As an example of how big this change will be, consider that one of the biggest advances for SSMS 2016 is that it’s now based on Visual Studio 2015, unlike SSMS 2012 and SSMS 2014 that were based on Visual Studio 2010. Out of the gate, this change alone provides the following benefits:
It might not sound like much, but .NET Framework 3.5 was released near the end of 2007, making it over eight years old today.
Consequently, although it might sound snobby to wish that installing an eight year-old dependency could be avoided when installing SSMS 2014, the reality is that Microsoft still provides .NET Framework 3.5 as a download for non-Server editions of Windows. By providing 3.5, Microsoft actively tries to ‘steer’ these same users toward the most recent version of .NET, helping to add a few extra hoops that need to be jumped through to install SSMS.

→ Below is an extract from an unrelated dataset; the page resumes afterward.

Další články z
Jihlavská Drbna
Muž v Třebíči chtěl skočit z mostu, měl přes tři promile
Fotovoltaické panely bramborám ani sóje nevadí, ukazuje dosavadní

The process is actually quite convoluted on Windows Server 2012 and 2012 R2 instances, where you can’t simply download and install .NET Framework 3.5. Instead, you need to deploy it as a feature after specifying an alternate location for the media, as this version of the .NET Framework is so old it’s not cached as part of the OS installation process.
One of the great things that Visual Studio 2013 and Visual Studio 2015 brought to the table was a successive set of performance optimizations over previous versions, making Visual Studio 2015 feel pretty snappy compared to Visual Studio 2010. With SSMS 2016, that means SQL Server users finally get some love and performance increases as well.

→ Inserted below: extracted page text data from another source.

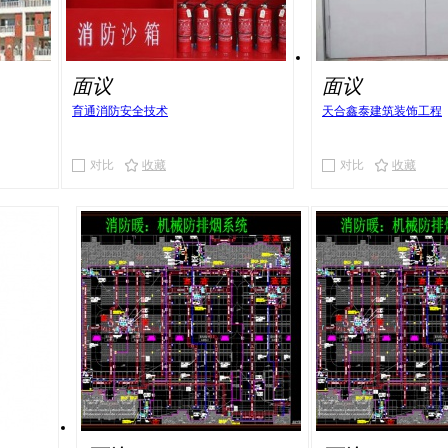
面议
面议
育通消防安全技术
天合鑫泰建筑装饰工程
对比
收藏
对比
收藏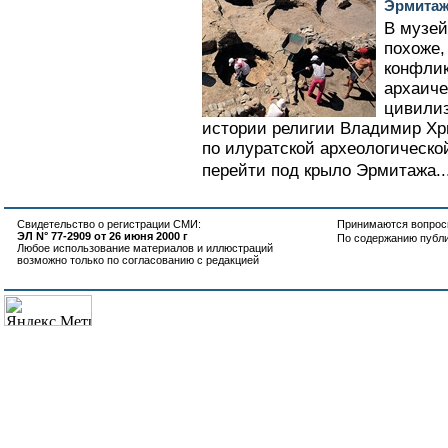
Эрмита
В музей
похоже,
конфлик
архаиче
цивилиз
истории религии Владимир Хрш
по илуратской археологическ
перейти под крыло Эрмитажа..
Свидетельство о регистрации СМИ:
Принимаются вопросы
ЭЛ N° 77-2909 от 26 июня 2000 г
По содержанию публ
Любое использование материалов и иллюстраций
возможно только по согласованию с редакцией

With SSMS 2014 and earlier, native scaling within Windows notoriously causes freakish outcomes when working with some modal and property windows. A double-buffering trick is available, which works fairly well, only it makes SSMS look noticeably fuzzy at many scalability levels. In my experience, this trick frequently results in weird issues with mouse-clicks commonly getting lost when switching back to SSMS from other applications and the likes. With SSMS 2016, however, all of these issues go away, and SSMS 2016 can be natively scaled and looks great at practically any resolution.
Taken by themselves, the three benefits listed above are probably going to be welcome news for lots of serious SSMS users. My hope, however, is that this these improvements will just be the tip of the iceberg.
By uncoupling SSMS from roughly two-year release cycles will not only hopefully result in semi-regular releases to address bugs and provide enhancements and optimizations, but also start adding in new features and capabilities as the developers working on SSMS will no longer be in a situation where they’re beholden to monolithic release schedules that de-incentivize the addition of new features and capabilities because they take so long to see the light of day and have to be built atop so much existing debt to start with.
Of course, although it might seem optimistic to hope that end users could see more features, improvements, and bug fixes in the future because Microsoft has decoupled SSMS development from the SQL Server engine itself, the reality is that the SQL Server Management team is already posturing that this is going to be the case.
As an example, Microsoft recently opened a Trello board to seek input for new features and improvements from end users. Sadly, the SQL Server team has accrued some less-than-stellar history responding to customer needs in the past, so it will take a bit of time to see how well the SSMS team is able to execute on what appears to be some very real zeal and openness with customers. In looking at the changes that SSMS 2016 already brings and in thinking about what changes we might see, however, I’m more hopeful about the future of SSMS than I have ever been.